Late last week I spent a day and a half at NetHui in Auckland. Couldn’t make the full 3 days. It’s a new initiative, organised by InternetNZ.
It will be an annual event. That all MPs should attend and all of you.
It was all about the internet. What it means for us. What the opportunities and the scary challenges are. And that it’s about equality.
Lawrence Lessig was the keynote speaker.
Some takeout messages:
- Kids, dropouts, outsiders have been the innovators and have developed the major changes on the internet
- The internet is about reviving a culture of passive consumption to re-creating a culture of sharing, participation and making new stuff.
- The need for truth tellers about the network.
- The enormous challenges for policy-makers and law makers. One of which is for politicians to move away from a culture of being funded and therefore influenced by private interests. To halt law-making by lobbyists. And consider other ways.

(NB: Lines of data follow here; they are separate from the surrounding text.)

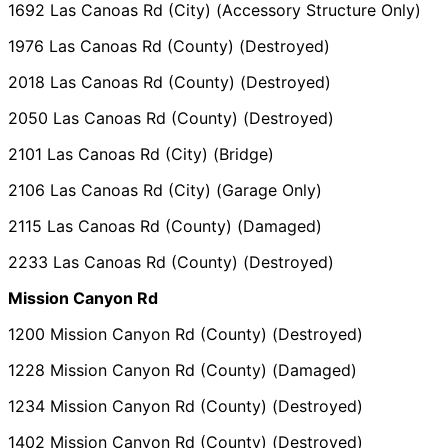
1692 Las Canoas Rd (City) (Accessory Structure Only)
1976 Las Canoas Rd (County) (Destroyed)
2018 Las Canoas Rd (County) (Destroyed)
2050 Las Canoas Rd (County) (Destroyed)
2101 Las Canoas Rd (City) (Bridge)
2106 Las Canoas Rd (City) (Garage Only)
2115 Las Canoas Rd (County) (Damaged)
2233 Las Canoas Rd (County) (Destroyed)
Mission Canyon Rd
1200 Mission Canyon Rd (County) (Destroyed)
1228 Mission Canyon Rd (County) (Damaged)
1234 Mission Canyon Rd (County) (Destroyed)
1402 Mission Canyon Rd (County) (Destroyed)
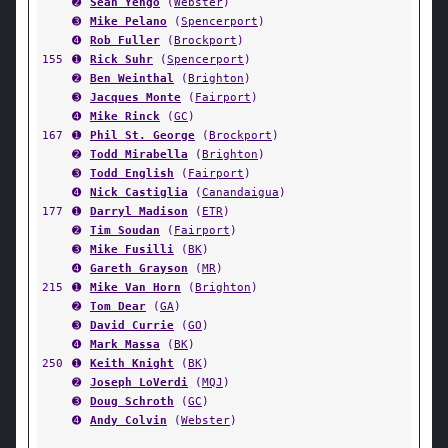
➋
Sean Yengo
(
Webster
)
➌
Mike Pelano
(
Spencerport
)
➍
Rob Fuller
(
Brockport
)
155
➊
Rick Suhr
(
Spencerport
)
➋
Ben Weinthal
(
Brighton
)
➌
Jacques Monte
(
Fairport
)
➍
Mike Rinck
(
GC
)
167
➊
Phil St. George
(
Brockport
)
➋
Todd Mirabella
(
Brighton
)
➌
Todd English
(
Fairport
)
➍
Nick Castiglia
(
Canandaigua
)
177
➊
Darryl Madison
(
ETR
)
➋
Tim Soudan
(
Fairport
)
➌
Mike Fusilli
(
BK
)
➍
Gareth Grayson
(
MR
)
215
➊
Mike Van Horn
(
Brighton
)
➋
Tom Dear
(
GA
)
➌
David Currie
(
GO
)
➍
Mark Massa
(
BK
)
250
➊
Keith Knight
(
BK
)
➋
Joseph LoVerdi
(
MQJ
)
➌
Doug Schroth
(
GC
)
➍
Andy Colvin
(
Webster
)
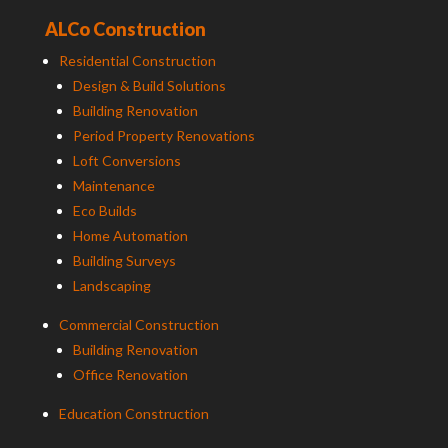
ALCo Construction
Residential Construction
Design & Build Solutions
Building Renovation
Period Property Renovations
Loft Conversions
Maintenance
Eco Builds
Home Automation
Building Surveys
Landscaping
Commercial Construction
Building Renovation
Office Renovation
Education Construction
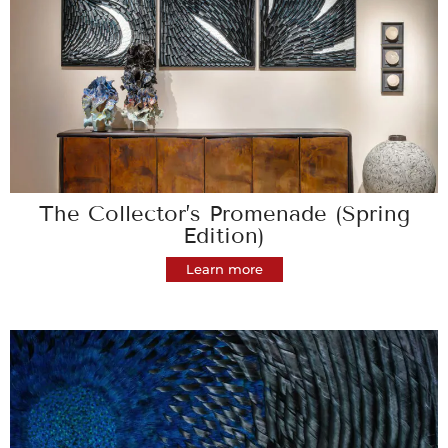
The Collector’s Promenade (Spring
Edition)
Learn more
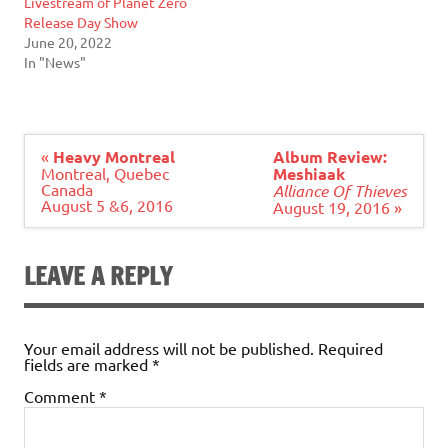
Livestream of Planet Zero
Release Day Show
June 20, 2022
In "News"
Post
«
Heavy Montreal
Album Review:
navigation
Montreal, Quebec
Meshiaak
Canada
Alliance Of Thieves
August 5 &6, 2016
August 19, 2016 »
LEAVE A REPLY
Your email address will not be published.
Required
fields are marked
*
Comment
*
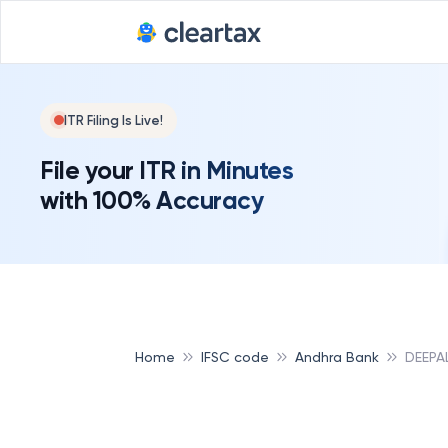
ITR Filing Is Live!
File your ITR in Minutes
with 100% Accuracy
Home
IFSC code
Andhra Bank
DEEPA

- How NZ could become a beacon of light in showing the way forward on many of the issues that arise because of the internet
If you watch nothing else for a while, watch his speech. It’s on Youtube in 3 parts.
@ Clare
Sounds like an interesting forum.
Are you able to translate what the takeout messages actually mean in terms of possible policy initiatives? (aside from point 1 which I’m sure Stephen Wolff, Tim Berners-Lee, Marc Andreesen, Eric Bina, and Sergey Brin {just a handful of the creators of the modern internet} would probably not agree with).